Where all outcomes are bad, people comparing a sure-loss to a possible larger-loss exhibit risk-seeking behavior.
The value of an item is different, whether buying or selling (endowment effect).
A person's risk-taking behavior is affected by the source of the money.
Figure from Wikipedia, Wikimedia commons
I read parts of the book with some frustration. Kahneman is describing behavior. The rational ("Econ") person easily avoids these issues with expected value calculations and the exponential utility function. We are wired to be "Humans." I advise people to work toward being "Econs," though clearly this takes additional System 2 effort.
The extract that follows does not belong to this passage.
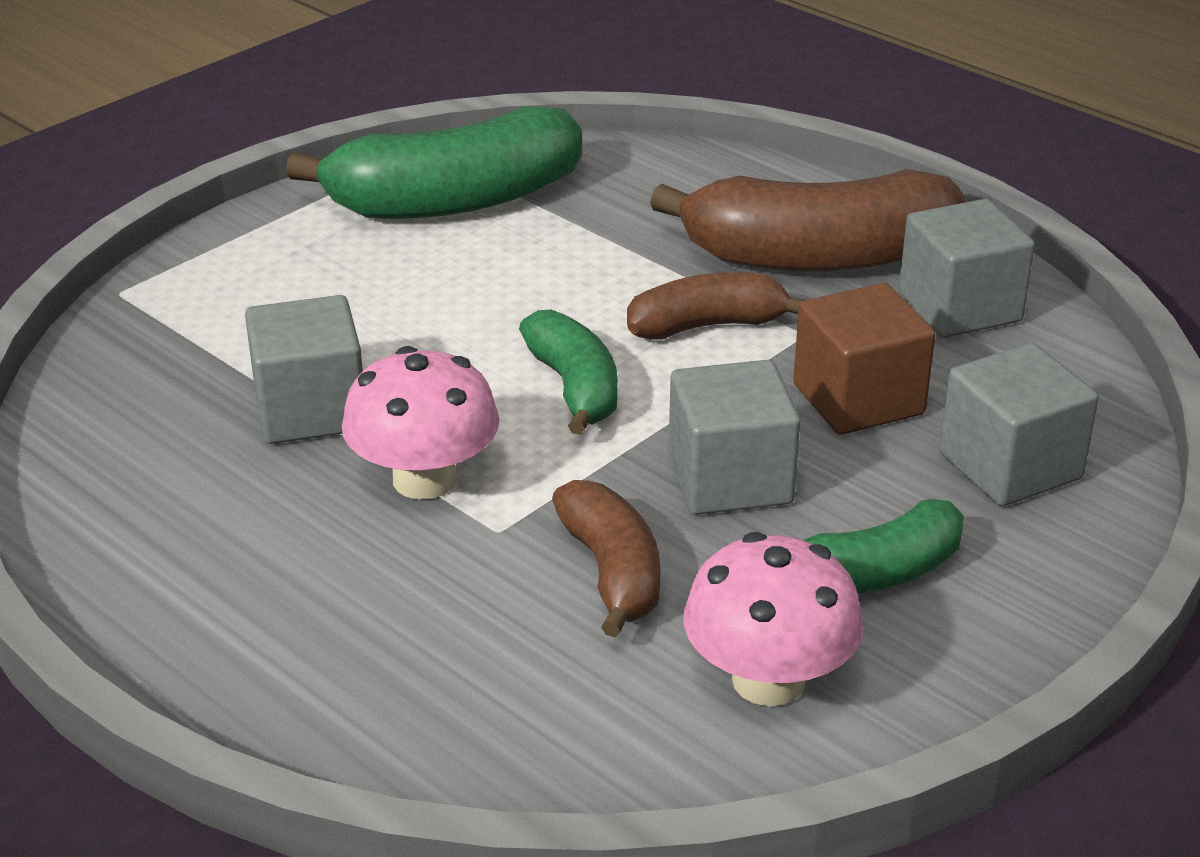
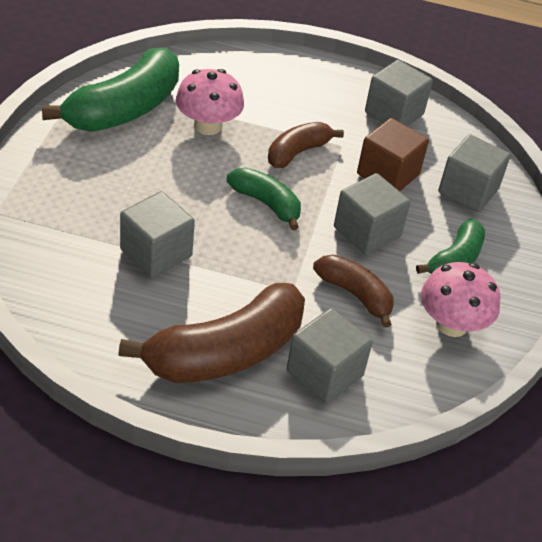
camera: 35 degrees left, 10 degrees up
(424, 479) = (239, 274): pink mushroom -> pink mushroom (208, 126)
(433, 680) = (324, 373): none -> grey cube
(818, 257) = (316, 100): brown banana -> brown banana (225, 352)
This fascinating book offers numerous human behaviors that you will recognize in yourself. Many of the human decision-making shortcomings can be alleviated by basic methods in decision analysis.
Thinking represents outstanding book design. There are 38 chapters, each about 10 pages long. For me, that was a nice-size amount of reading for a sitting. The chapters comfortably continue to the next topic.
The reader is often invited to participate in an experiment (not unlike some of the clinical experiments). For example, the reader is often asked to choose between alternatives. The involvement both illuminates the topic as well as engages the reader.
A smaller, simpler and also-entertaining book about human shortcomings is: Inevitable Illusions: How Mistakes of Reason Rule our Minds by Massimo Piattelli-Palmarini, 1994, John Wiley & Sons. This is translated from Italian. There is a short chapter on Bayes' rule, where he says, In the context of 'subverting our intuitions' so as to avoid cognitive illusions, “Bayes’ law is truly one of the most important discoveries of the human mind.”
Some of the behaviors observed by Kahneman are explained by human brain physiology by Dean Buonomano in Brain Bugs (Tip 130).
—John Schuyler, Mar 2013. Revised Feb 2014.